In view of all that one might be surprised to read that the Education Secretary Michael Gove has attacked school governors in a speech yesterday.
Except that he hasn't.
This was what he said.
Good schools need good governors. And we have thousands of reasons to be grateful to those who give up so much time to help support school leaders in the work they do.
It’s because governance matters so much that the difference between good and bad governance matters so much.
We all know what good governance looks like.
Smaller governing bodies, where people are there because they have a skill, not because they represent some political constituency. They concentrate on the essentials such as leadership, standards, teaching and behaviour. Their meetings are brief and focused; the papers they need to read are short, fact-packed and prepared in a timely way; they challenge the school leadership on results, and hold the leadership and themselves responsible for securing higher standards year on year – every year.
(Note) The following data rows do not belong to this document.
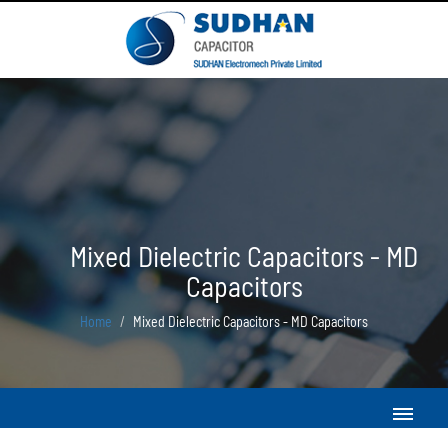
Mixed Dielectric Capacitors - MD
Capacitors
Home
Mixed Dielectric Capacitors - MD Capacitors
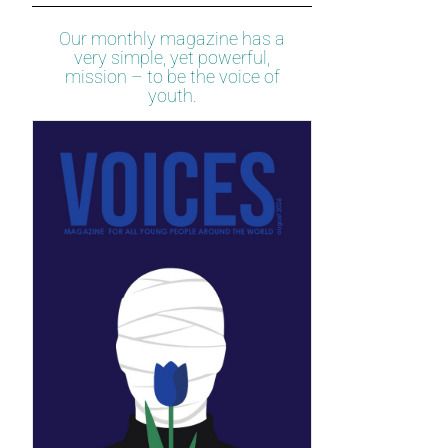
Our monthly magazine has a
very simple, yet powerful,
mission – to be the voice of
youth.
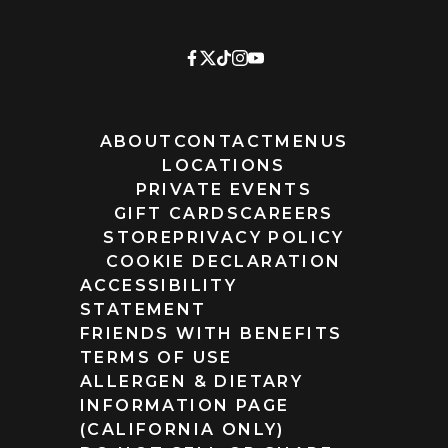
ABOUT
CONTACT
MENUS
LOCATIONS
PRIVATE EVENTS
GIFT CARDS
CAREERS
STORE
PRIVACY POLICY
COOKIE DECLARATION
ACCESSIBILITY
STATEMENT
FRIENDS WITH BENEFITS
TERMS OF USE
ALLERGEN & DIETARY
INFORMATION PAGE
(CALIFORNIA ONLY)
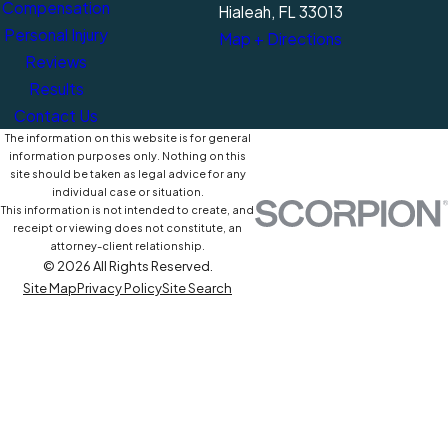
Compensation
Hialeah, FL 33013
Personal Injury
Map + Directions
Reviews
Results
Contact Us
The information on this website is for general
information purposes only. Nothing on this
site should be taken as legal advice for any
individual case or situation.
This information is not intended to create, and
receipt or viewing does not constitute, an
attorney-client relationship.
© 2026 All Rights Reserved.
Site Map
Privacy Policy
Site Search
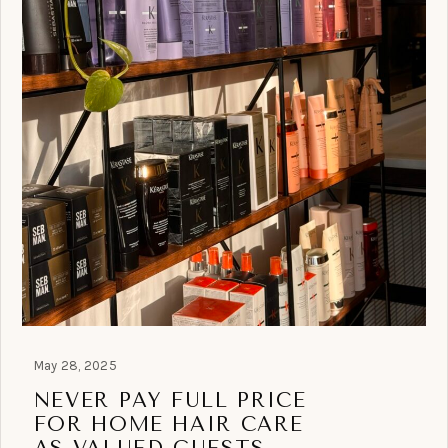
May 28, 2025
NEVER PAY FULL PRICE
FOR HOME HAIR CARE
AS VALUED GUESTS.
And, all too sadly, we also know what bad governance looks like.
A sprawling committee and proliferating sub-committees. Local worthies who see being a governor as a badge of status not a job of work. Discussions that ramble on about peripheral issues, influenced by fads and anecdote, not facts and analysis. A failure to be rigorous about performance. A failure to challenge heads forensically and also, when heads are doing a good job, support them authoritatively.
We cannot have a 21st century education system with governance structures designed to suit 19th century parochial church councils.
Ofsted, in their new inspection framework, will now be asking searching questions on governance – including assessing how well governors hold the head and senior leader to account.
When it is our children’s future at stake, we cannot afford the archaic amateurism of old-fashioned committee protocols – we have to be more professional.
So praise for school governors. Stress on the importance of what they do. Concern for them to have greater clout. Recognition that many are effective and that, where they are not effective, it is often the fault of the system rather than the individual.